Brussels/Lausanne, Switzerland (dpa) – Talks on a nuclear deal with Iran have entered a crucial phase, but there is still a long way to go, top EU diplomats said Monday in Brussels, ahead of meetings with Iranian Foreign Minister Mohammad Javad Zarif.
Iran and six world powers are stepping up the diplomatic pace this week to reach a framework deal by the end of March.
The agreement forsees allowing Tehran to enrich uranium as reactor fuel only under tight international controls, in order to ensure nuclear weapons are not produced.
“Well, we’re closer than we were, but we’ve still got a long way to go,” British Foreign Secretary Philip Hammond said.
Zarif was set to interrupt his talks with US Secretary of State John Kerry in the Swiss city of Lausanne to meet Britain’s Hammond, France’s Laurent Fabius, Germany’s Frank-Walter Steinmeier, as well as EU foreign policy chief Federica Mogherini in Brussels.

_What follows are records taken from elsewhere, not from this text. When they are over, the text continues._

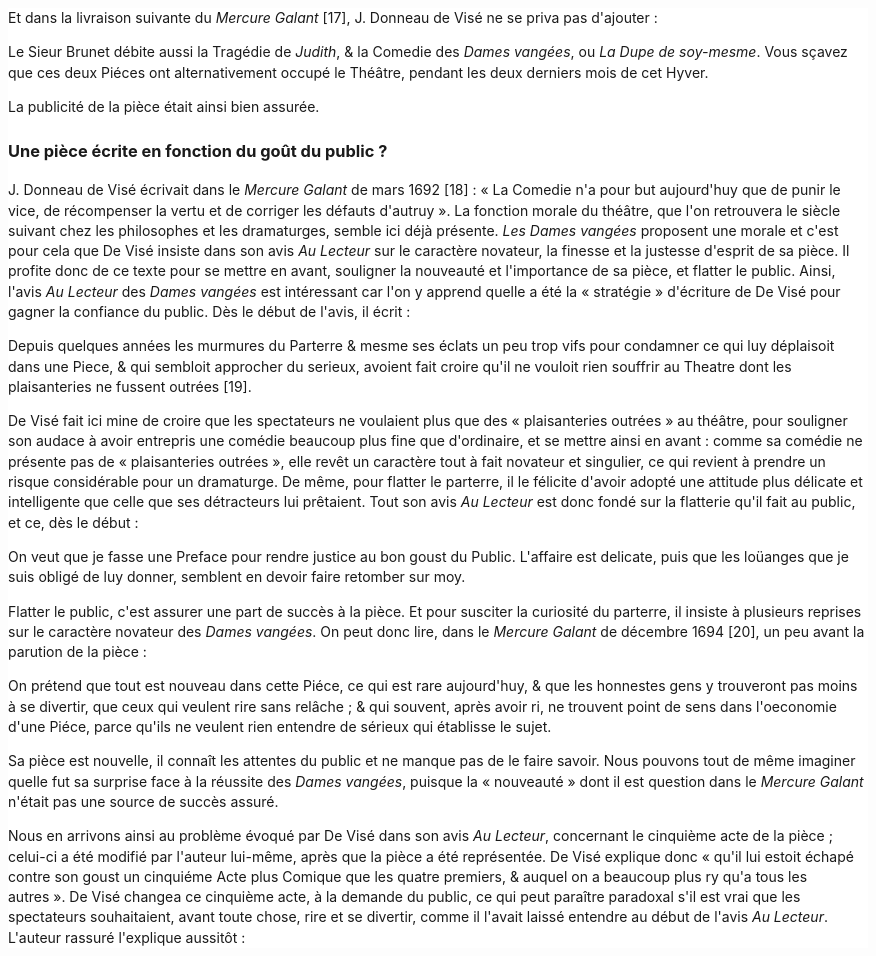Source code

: Et dans la livraison suivante du *Mercure Galant* [17], J. Donneau de Visé ne se priva pas d'ajouter :


Le Sieur Brunet débite aussi la Tragédie de *Judith*, & la Comedie des *Dames vangées*, ou *La Dupe de soy-mesme*. Vous sçavez que ces deux Piéces ont alternativement occupé le Théâtre, pendant les deux derniers mois de cet Hyver.

La publicité de la pièce était ainsi bien assurée.


### Une pièce écrite en fonction du goût du public ?

J. Donneau de Visé écrivait dans le *Mercure Galant* de mars 1692 [18] : « La Comedie n'a pour but aujourd'huy que de punir le vice, de récompenser la vertu et de corriger les défauts d'autruy ». La fonction morale du théâtre, que l'on retrouvera le siècle suivant chez les philosophes et les dramaturges, semble ici déjà présente. *Les Dames vangées* proposent une morale et c'est pour cela que De Visé insiste dans son avis *Au Lecteur* sur le caractère novateur, la finesse et la justesse d'esprit de sa pièce. Il profite donc de ce texte pour se mettre en avant, souligner la nouveauté et l'importance de sa pièce, et flatter le public. Ainsi, l'avis *Au Lecteur* des *Dames vangées* est intéressant car l'on y apprend quelle a été la « stratégie » d'écriture de De Visé pour gagner la confiance du public. Dès le début de l'avis, il écrit :


Depuis quelques années les murmures du Parterre & mesme ses éclats un peu trop vifs pour condamner ce qui luy déplaisoit dans une Piece, & qui sembloit approcher du serieux, avoient fait croire qu'il ne vouloit rien souffrir au Theatre dont les plaisanteries ne fussent outrées [19].

De Visé fait ici mine de croire que les spectateurs ne voulaient plus que des « plaisanteries outrées » au théâtre, pour souligner son audace à avoir entrepris une comédie beaucoup plus fine que d'ordinaire, et se mettre ainsi en avant : comme sa comédie ne présente pas de « plaisanteries outrées », elle revêt un caractère tout à fait novateur et singulier, ce qui revient à prendre un risque considérable pour un dramaturge. De même, pour flatter le parterre, il le félicite d'avoir adopté une attitude plus délicate et intelligente que celle que ses détracteurs lui prêtaient. Tout son avis *Au Lecteur* est donc fondé sur la flatterie qu'il fait au public, et ce, dès le début :


On veut que je fasse une Preface pour rendre justice au bon goust du Public. L'affaire est delicate, puis que les loüanges que je suis obligé de luy donner, semblent en devoir faire retomber sur moy.

Flatter le public, c'est assurer une part de succès à la pièce. Et pour susciter la curiosité du parterre, il insiste à plusieurs reprises sur le caractère novateur des *Dames vangées*. On peut donc lire, dans le *Mercure Galant* de décembre 1694 [20], un peu avant la parution de la pièce :


On prétend que tout est nouveau dans cette Piéce, ce qui est rare aujourd'huy, & que les honnestes gens y trouveront pas moins à se divertir, que ceux qui veulent rire sans relâche ; & qui souvent, après avoir ri, ne trouvent point de sens dans l'oeconomie d'une Piéce, parce qu'ils ne veulent rien entendre de sérieux qui établisse le sujet.

Sa pièce est nouvelle, il connaît les attentes du public et ne manque pas de le faire savoir. Nous pouvons tout de même imaginer quelle fut sa surprise face à la réussite des *Dames vangées*, puisque la « nouveauté » dont il est question dans le *Mercure Galant* n'était pas une source de succès assuré.

Nous en arrivons ainsi au problème évoqué par De Visé dans son avis *Au Lecteur*, concernant le cinquième acte de la pièce ; celui-ci a été modifié par l'auteur lui-même, après que la pièce a été représentée. De Visé explique donc « qu'il lui estoit échapé contre son goust un cinquiéme Acte plus Comique que les quatre premiers, & auquel on a beaucoup plus ry qu'a tous les autres ». De Visé changea ce cinquième acte, à la demande du public, ce qui peut paraître paradoxal s'il est vrai que les spectateurs souhaitaient, avant toute chose, rire et se divertir, comme il l'avait laissé entendre au début de l'avis *Au Lecteur*. L'auteur rassuré l'explique aussitôt :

Mogherini said the talks were “entering a crucial time, a crucial two weeks” leading up to the self-imposed deadline.
A detailed agreement between Iran and the group of Britain, China, France, Russia, the United States and Germany is to be worked out by the end of June.
Monday’s talks were overshadowed by warnings from Saudi Arabia that a deal with Iran could spark a nuclear technology race in the Middle East.

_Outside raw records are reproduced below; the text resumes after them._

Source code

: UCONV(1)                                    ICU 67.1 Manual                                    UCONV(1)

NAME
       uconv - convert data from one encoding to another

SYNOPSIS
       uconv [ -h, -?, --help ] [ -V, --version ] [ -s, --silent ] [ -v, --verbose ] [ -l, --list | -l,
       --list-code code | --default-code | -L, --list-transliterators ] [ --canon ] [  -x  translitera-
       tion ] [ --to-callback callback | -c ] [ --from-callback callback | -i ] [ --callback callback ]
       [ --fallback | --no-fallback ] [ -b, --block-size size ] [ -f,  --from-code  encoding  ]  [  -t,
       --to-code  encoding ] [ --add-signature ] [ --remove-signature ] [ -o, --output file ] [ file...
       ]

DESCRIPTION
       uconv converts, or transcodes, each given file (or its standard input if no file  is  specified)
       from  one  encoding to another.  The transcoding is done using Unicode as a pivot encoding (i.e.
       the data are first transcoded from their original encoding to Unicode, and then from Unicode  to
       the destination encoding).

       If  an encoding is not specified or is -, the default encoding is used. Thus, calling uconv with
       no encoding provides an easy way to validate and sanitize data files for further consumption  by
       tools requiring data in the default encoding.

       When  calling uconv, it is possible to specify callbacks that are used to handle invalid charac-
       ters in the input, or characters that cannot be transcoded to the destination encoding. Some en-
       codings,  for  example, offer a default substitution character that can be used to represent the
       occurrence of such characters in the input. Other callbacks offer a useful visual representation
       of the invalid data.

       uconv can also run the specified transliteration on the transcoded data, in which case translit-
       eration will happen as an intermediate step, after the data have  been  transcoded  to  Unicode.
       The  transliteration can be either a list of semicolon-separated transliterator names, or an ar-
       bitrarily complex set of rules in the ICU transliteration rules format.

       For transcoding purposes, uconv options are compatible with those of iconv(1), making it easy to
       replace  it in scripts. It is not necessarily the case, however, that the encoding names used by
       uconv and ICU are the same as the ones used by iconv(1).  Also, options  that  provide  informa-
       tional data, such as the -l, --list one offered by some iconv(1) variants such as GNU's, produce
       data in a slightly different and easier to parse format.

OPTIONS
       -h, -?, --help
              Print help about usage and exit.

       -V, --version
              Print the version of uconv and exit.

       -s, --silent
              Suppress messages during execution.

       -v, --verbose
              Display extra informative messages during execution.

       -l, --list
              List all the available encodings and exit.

Saudi Arabia would also seek the right to develop uranium enrichment technology, Prince Turki al-Faisal, a former Saudi intelligence chief and ambassador to the US, told the BBC.
“So if Iran has the ability to enrich uranium to whatever level, it’s not just Saudi Arabia that’s going to ask for that,” said the prince, whose country is concerned that a nuclear deal would boost the regional status of its rival Iran.

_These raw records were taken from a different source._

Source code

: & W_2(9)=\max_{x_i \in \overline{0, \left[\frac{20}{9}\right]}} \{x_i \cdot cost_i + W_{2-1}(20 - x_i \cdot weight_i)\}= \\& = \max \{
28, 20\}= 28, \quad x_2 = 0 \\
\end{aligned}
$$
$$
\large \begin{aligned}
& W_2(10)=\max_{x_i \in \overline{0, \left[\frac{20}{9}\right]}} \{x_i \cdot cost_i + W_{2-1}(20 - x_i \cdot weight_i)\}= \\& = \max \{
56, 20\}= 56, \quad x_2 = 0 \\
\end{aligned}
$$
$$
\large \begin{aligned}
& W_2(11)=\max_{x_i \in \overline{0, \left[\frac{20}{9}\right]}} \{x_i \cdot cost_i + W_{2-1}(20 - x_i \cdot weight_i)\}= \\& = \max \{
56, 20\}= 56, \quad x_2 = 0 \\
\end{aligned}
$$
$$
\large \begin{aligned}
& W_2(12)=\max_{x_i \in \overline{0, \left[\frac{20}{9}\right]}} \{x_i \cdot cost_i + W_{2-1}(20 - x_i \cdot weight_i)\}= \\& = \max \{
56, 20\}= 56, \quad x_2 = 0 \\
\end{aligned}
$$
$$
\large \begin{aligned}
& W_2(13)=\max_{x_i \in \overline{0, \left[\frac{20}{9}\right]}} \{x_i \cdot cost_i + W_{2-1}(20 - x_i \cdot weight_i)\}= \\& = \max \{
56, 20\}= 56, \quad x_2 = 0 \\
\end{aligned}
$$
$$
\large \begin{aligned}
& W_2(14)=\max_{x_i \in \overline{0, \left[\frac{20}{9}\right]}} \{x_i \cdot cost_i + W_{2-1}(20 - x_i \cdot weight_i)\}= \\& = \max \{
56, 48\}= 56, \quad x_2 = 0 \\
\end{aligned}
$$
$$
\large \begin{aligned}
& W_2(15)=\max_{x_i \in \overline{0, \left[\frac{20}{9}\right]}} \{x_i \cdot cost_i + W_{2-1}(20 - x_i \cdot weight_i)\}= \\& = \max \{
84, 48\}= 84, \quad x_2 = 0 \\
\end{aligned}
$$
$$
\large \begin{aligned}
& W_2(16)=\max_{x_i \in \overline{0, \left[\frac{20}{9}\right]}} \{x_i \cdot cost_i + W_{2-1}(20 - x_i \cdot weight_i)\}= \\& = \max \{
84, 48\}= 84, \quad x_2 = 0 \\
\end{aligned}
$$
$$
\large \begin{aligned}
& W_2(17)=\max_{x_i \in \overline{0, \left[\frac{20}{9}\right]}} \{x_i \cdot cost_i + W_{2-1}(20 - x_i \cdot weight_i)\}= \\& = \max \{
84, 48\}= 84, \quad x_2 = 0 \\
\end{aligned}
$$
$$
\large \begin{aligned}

Iran’s uranium enrichment facilities, initially developed in secret, are at the heart of the current negotiations in Lausanne and Brussels, as this technology can be used to purify uranium at low grades for reactors, or for nuclear warheads at high grades.
Iran denies having such military aims.
But experts point out that mastering civilian nuclear enrichment technology brings countries closer to getting nuclear weapons, should they choose to do so.
Besides Saudi Arabia, Israel and conservative US opposition legislators have made clear in recent days that they are wary of an agreement with Tehran’s Islamic leaders.
Republican US senators have sent a letter to Iran’s leaders, claiming that any agreement could become invalid after President Barack Obama ends his term.
German Foreign Minister Steinmeier said that despite this letter, “I remain of the opinion that we should take the chance and resolve this conflict after many years, decades and more than 10 years of negotiations.”
Iran’s direct talks with the US and the three involved EU countries are crucial because they are the ones that will have to lift sanctions under the agreement.
How fast the sanctions can be removed is still one of the divisive issues.